TASK STATEMENT: Write out each of the rows below unchanged, character for character.

>>

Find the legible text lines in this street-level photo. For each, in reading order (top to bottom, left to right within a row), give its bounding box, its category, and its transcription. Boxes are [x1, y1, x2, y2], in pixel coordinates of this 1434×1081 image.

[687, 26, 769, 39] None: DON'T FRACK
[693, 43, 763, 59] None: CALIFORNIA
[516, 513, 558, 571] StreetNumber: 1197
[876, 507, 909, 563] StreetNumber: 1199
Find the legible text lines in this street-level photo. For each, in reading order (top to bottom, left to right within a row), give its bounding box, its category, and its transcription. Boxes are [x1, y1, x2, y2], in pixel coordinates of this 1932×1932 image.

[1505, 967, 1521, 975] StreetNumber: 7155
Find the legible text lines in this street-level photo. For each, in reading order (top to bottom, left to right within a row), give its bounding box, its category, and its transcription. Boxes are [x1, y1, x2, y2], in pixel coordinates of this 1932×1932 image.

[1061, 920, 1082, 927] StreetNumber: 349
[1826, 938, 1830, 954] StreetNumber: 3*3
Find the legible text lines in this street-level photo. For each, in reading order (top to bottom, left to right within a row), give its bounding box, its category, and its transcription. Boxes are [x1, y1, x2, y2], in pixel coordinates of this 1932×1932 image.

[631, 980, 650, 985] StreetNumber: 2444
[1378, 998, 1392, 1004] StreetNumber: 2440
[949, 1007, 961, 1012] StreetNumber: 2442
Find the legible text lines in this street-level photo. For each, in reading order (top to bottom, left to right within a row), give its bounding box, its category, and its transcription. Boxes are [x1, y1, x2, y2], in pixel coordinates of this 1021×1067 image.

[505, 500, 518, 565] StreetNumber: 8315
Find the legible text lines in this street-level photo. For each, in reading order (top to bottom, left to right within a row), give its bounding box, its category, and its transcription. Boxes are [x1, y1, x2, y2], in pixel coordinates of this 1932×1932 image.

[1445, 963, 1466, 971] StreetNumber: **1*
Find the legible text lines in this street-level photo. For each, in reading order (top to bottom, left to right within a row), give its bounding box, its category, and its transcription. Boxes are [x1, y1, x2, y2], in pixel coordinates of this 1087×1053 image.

<<

THE ANSWER:
Find the legible text lines in this street-level photo. For each, in reading order (top to bottom, left to right within a row), give its bounding box, its category, and its transcription. Boxes are [x1, y1, x2, y2], in pixel coordinates of this 1434×1081 image.

[687, 26, 769, 39] None: DON'T FRACK
[693, 43, 763, 59] None: CALIFORNIA
[516, 513, 558, 571] StreetNumber: 1197
[876, 507, 909, 563] StreetNumber: 1199
Find the legible text lines in this street-level photo. For each, in reading order (top to bottom, left to right within a row), give its bounding box, its category, and its transcription. Boxes are [x1, y1, x2, y2], in pixel coordinates of this 1932×1932 image.

[1505, 967, 1521, 975] StreetNumber: 7155
Find the legible text lines in this street-level photo. For each, in reading order (top to bottom, left to right within a row), give its bounding box, its category, and its transcription. Boxes are [x1, y1, x2, y2], in pixel coordinates of this 1932×1932 image.

[1061, 920, 1082, 927] StreetNumber: 349
[1826, 938, 1830, 954] StreetNumber: 3*3
Find the legible text lines in this street-level photo. For each, in reading order (top to bottom, left to right within a row), give its bounding box, its category, and its transcription. Boxes are [x1, y1, x2, y2], in pixel coordinates of this 1932×1932 image.

[631, 980, 650, 985] StreetNumber: 2444
[1378, 998, 1392, 1004] StreetNumber: 2440
[949, 1007, 961, 1012] StreetNumber: 2442
Find the legible text lines in this street-level photo. For each, in reading order (top to bottom, left to right within a row), give its bounding box, its category, and its transcription. Boxes are [x1, y1, x2, y2], in pixel coordinates of this 1021×1067 image.

[505, 500, 518, 565] StreetNumber: 8315
Find the legible text lines in this street-level photo. For each, in reading order (top to bottom, left to right within a row), give its bounding box, its category, and its transcription. Boxes are [x1, y1, x2, y2], in pixel coordinates of this 1932×1932 image.

[1445, 963, 1466, 971] StreetNumber: **1*
Find the legible text lines in this street-level photo. For each, in reading order (top to bottom, left to right within a row), give its bounding box, its category, and its transcription. Boxes are [x1, y1, x2, y2], in pixel coordinates of this 1087×1053 image.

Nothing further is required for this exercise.